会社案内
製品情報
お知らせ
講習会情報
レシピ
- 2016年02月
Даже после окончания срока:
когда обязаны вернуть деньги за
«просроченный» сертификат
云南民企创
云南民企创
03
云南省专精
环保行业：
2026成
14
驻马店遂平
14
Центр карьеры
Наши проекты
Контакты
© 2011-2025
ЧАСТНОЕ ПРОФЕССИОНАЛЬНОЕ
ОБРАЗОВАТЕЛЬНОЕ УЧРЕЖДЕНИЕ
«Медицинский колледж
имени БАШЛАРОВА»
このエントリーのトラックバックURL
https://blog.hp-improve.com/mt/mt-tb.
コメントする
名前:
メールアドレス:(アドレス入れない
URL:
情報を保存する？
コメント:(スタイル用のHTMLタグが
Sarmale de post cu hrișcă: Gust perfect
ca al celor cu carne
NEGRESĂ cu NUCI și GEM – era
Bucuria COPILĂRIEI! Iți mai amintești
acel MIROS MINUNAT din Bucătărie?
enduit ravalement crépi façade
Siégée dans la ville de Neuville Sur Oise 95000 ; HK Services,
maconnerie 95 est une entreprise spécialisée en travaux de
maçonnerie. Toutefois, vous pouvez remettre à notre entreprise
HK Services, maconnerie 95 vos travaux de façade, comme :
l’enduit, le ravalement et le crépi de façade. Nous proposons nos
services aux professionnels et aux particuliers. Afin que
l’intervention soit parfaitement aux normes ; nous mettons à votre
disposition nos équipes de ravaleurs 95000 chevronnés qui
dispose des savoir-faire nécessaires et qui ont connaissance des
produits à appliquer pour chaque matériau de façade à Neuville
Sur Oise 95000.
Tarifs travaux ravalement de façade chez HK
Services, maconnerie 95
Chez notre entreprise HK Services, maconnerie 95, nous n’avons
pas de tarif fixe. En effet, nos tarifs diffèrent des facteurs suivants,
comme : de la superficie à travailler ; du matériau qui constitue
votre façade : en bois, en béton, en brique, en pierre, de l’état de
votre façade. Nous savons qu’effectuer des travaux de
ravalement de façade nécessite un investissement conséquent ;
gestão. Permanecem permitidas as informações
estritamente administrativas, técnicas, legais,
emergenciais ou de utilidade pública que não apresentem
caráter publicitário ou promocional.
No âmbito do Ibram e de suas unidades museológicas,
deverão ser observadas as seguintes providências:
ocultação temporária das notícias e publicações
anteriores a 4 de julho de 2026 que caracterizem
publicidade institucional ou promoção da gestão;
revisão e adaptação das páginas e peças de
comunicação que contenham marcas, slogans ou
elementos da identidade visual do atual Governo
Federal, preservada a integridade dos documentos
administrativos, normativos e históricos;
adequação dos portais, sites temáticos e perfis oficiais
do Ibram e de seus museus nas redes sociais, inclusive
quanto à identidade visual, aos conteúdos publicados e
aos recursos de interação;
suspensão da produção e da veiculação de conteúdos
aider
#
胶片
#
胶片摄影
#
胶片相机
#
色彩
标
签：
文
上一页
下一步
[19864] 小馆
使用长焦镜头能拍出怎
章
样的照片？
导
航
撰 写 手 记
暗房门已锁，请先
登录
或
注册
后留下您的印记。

## EXERCISE DESCRIPTION:
The response should contain each record above, retyped exactly.

## RESPONSE TO THE TASK:
会社案内
製品情報
お知らせ
講習会情報
レシピ
- 2016年02月
Даже после окончания срока:
когда обязаны вернуть деньги за
«просроченный» сертификат
云南民企创
云南民企创
03
云南省专精
环保行业：
2026成
14
驻马店遂平
14
Центр карьеры
Наши проекты
Контакты
© 2011-2025
ЧАСТНОЕ ПРОФЕССИОНАЛЬНОЕ
ОБРАЗОВАТЕЛЬНОЕ УЧРЕЖДЕНИЕ
«Медицинский колледж
имени БАШЛАРОВА»
このエントリーのトラックバックURL
https://blog.hp-improve.com/mt/mt-tb.
コメントする
名前:
メールアドレス:(アドレス入れない
URL:
情報を保存する？
コメント:(スタイル用のHTMLタグが
Sarmale de post cu hrișcă: Gust perfect
ca al celor cu carne
NEGRESĂ cu NUCI și GEM – era
Bucuria COPILĂRIEI! Iți mai amintești
acel MIROS MINUNAT din Bucătărie?
enduit ravalement crépi façade
Siégée dans la ville de Neuville Sur Oise 95000 ; HK Services,
maconnerie 95 est une entreprise spécialisée en travaux de
maçonnerie. Toutefois, vous pouvez remettre à notre entreprise
HK Services, maconnerie 95 vos travaux de façade, comme :
l’enduit, le ravalement et le crépi de façade. Nous proposons nos
services aux professionnels et aux particuliers. Afin que
l’intervention soit parfaitement aux normes ; nous mettons à votre
disposition nos équipes de ravaleurs 95000 chevronnés qui
dispose des savoir-faire nécessaires et qui ont connaissance des
produits à appliquer pour chaque matériau de façade à Neuville
Sur Oise 95000.
Tarifs travaux ravalement de façade chez HK
Services, maconnerie 95
Chez notre entreprise HK Services, maconnerie 95, nous n’avons
pas de tarif fixe. En effet, nos tarifs diffèrent des facteurs suivants,
comme : de la superficie à travailler ; du matériau qui constitue
votre façade : en bois, en béton, en brique, en pierre, de l’état de
votre façade. Nous savons qu’effectuer des travaux de
ravalement de façade nécessite un investissement conséquent ;
gestão. Permanecem permitidas as informações
estritamente administrativas, técnicas, legais,
emergenciais ou de utilidade pública que não apresentem
caráter publicitário ou promocional.
No âmbito do Ibram e de suas unidades museológicas,
deverão ser observadas as seguintes providências:
ocultação temporária das notícias e publicações
anteriores a 4 de julho de 2026 que caracterizem
publicidade institucional ou promoção da gestão;
revisão e adaptação das páginas e peças de
comunicação que contenham marcas, slogans ou
elementos da identidade visual do atual Governo
Federal, preservada a integridade dos documentos
administrativos, normativos e históricos;
adequação dos portais, sites temáticos e perfis oficiais
do Ibram e de seus museus nas redes sociais, inclusive
quanto à identidade visual, aos conteúdos publicados e
aos recursos de interação;
suspensão da produção e da veiculação de conteúdos
aider
#
胶片
#
胶片摄影
#
胶片相机
#
色彩
标
签：
文
上一页
下一步
[19864] 小馆
使用长焦镜头能拍出怎
章
样的照片？
导
航
撰 写 手 记
暗房门已锁，请先
登录
或
注册
后留下您的印记。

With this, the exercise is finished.